Supplied text =
Wednesday, August 19, 2009

hometown hero

Pick a hero, it can be anyone. It can be an athelete. Teacher. Firefighter. Politician. Musician. Humanitarian. Youth Pastor. Parent. Sibling. Relative. What do they have in common?

They all come from somewhere.

Still thinking of that hero? Where are they from? If you go there, there is probably a statue or a road named after them. Maybe a museum or library in their honor. Some have sandwiches that carry their name. Others of less popularity have toilets that carry on their identity.

Jesus whas a hero. (No, duh, Nate. Did you really pay for that education?) No, he was. In John, you read about how He goes home and gets received by His fans. But not because of who He is--but because of what He did. Every hero is the same way. They aren't given hero status because of who they are, but what their accomplishment was.

It all started when Jesus simply talked to a Samaritan woman. It was like a Yankee fan eating with a Red Sox fan. Republican and Democrat. Paula Adbul and Simon Cowell. Jon and Kate.

Stored data =
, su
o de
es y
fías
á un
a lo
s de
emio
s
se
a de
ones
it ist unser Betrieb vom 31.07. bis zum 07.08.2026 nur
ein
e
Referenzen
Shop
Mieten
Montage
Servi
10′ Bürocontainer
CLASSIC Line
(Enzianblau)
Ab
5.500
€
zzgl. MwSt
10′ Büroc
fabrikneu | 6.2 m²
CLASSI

Task =
Echo the part of the hometown hero text between "Wednesday, August 19, 2009" and "have in common?", inclusive.

Response box =
Wednesday, August 19, 2009

hometown hero

Pick a hero, it can be anyone. It can be an athelete. Teacher. Firefighter. Politician. Musician. Humanitarian. Youth Pastor. Parent. Sibling. Relative. What do they have in common?